Sigmund Freud’s nephew, Edward Bernays, was known as the “Father of Public Relations.” He was a child of Viennese Jewish immigrants, and these are a few of his biggest innovations:

  • He was the first person to provide a typed list of talking points for newspapers.
  • He also was the first person to formally link film celebrities to products in an orchestrated way.
  • He would engineer events, editorials, marches or major parties to create an impression.

Two of his biggest challenges was to change the way Americans perceived ballet and opera in the late 19th, early 20th centuries. He was the PR agent for Sergei Diaghilev and the Ballets Russes, along with opera singer Enrico Caruso.

“Right after he [Bernays] worked for the Ballets Russes, and did it spectacularly and successfully, he gets the job for being the press man for Enrico Caruso,” Koplan said. “He was a huge star in Europe, but wasn’t that scale of celebrity in the U.S. What does Bernays do? Similar strategy with prewritten articles, but one of the ways he pushes Caruso is that he has this insight that celebrity culture sort of feeds on itself. If you treat someone like a celebrity, you write about them like a celebrity, you enhance all of their celebrity characteristics. Then, the public is completely wowed by it. He took things and behaviors that seemed to him to be very extravagant or things that only a diva celebrity would do, and rather than look at those as quirky liabilities, he decided he would feature those in the press around Caruso.”

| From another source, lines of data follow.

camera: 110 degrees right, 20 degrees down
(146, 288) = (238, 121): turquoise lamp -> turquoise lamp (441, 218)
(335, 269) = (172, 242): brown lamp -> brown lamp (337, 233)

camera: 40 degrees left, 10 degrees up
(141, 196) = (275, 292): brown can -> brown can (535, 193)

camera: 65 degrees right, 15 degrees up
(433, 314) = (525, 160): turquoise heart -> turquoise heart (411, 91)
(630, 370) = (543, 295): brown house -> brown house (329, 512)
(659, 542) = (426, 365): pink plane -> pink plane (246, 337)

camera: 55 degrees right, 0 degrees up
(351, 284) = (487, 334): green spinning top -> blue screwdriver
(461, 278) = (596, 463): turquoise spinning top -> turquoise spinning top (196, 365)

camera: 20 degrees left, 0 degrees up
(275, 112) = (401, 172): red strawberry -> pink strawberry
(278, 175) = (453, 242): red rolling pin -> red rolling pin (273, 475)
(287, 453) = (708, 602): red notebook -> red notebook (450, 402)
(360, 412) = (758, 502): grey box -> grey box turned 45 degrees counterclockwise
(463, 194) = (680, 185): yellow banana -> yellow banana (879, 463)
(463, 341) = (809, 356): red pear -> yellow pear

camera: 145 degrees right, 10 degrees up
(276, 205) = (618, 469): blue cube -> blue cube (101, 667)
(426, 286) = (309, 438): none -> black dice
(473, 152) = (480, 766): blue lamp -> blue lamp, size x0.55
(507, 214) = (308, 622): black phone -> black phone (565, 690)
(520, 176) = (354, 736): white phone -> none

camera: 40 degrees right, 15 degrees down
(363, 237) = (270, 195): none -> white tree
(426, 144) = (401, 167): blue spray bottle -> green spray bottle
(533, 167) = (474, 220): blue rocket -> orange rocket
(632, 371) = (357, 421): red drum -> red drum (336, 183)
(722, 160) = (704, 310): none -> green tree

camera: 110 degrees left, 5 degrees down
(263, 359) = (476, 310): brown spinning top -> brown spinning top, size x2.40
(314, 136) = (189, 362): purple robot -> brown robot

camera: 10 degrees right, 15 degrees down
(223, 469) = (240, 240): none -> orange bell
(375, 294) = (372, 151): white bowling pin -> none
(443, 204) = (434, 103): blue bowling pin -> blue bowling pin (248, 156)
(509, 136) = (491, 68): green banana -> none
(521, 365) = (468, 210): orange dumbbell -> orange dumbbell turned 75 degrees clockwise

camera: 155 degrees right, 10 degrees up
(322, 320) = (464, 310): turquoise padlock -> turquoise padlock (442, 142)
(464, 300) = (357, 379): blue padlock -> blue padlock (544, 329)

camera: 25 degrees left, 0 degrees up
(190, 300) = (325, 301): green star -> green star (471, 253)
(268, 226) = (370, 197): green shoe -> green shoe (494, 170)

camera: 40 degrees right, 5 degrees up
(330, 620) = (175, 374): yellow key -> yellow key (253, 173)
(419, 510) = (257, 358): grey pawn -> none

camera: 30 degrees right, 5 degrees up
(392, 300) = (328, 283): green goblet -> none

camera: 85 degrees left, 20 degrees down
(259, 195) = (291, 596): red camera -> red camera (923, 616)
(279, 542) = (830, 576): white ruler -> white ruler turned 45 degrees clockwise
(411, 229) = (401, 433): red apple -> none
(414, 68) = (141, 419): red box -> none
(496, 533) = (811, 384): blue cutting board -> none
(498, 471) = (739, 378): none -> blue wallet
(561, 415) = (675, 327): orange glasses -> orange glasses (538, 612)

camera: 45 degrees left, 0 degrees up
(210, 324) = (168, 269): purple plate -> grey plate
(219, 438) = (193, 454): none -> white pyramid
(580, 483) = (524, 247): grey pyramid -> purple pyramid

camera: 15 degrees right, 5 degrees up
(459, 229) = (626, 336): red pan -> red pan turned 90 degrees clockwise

Another pioneer of PR was Ivy Lee — an Atlantan, a Methodist and an Emory/Princeton graduate. His cultural mindset was very different than that of Bernays, when it came to his approach to public relations.

Lee created principles more within corporate PR such as:

• He was against corporate secrecy.
• He believed in being open with reporters.
• He did not want to suppress news.
• He found that the goal of PR is no longer to fool the public.
• The corporation’s performance should live up to the standards that the PR set for the corporation.

Lee worked as the PR agent for John D. Rockefeller to deal with the media fallout from a miners’ strike in 1914.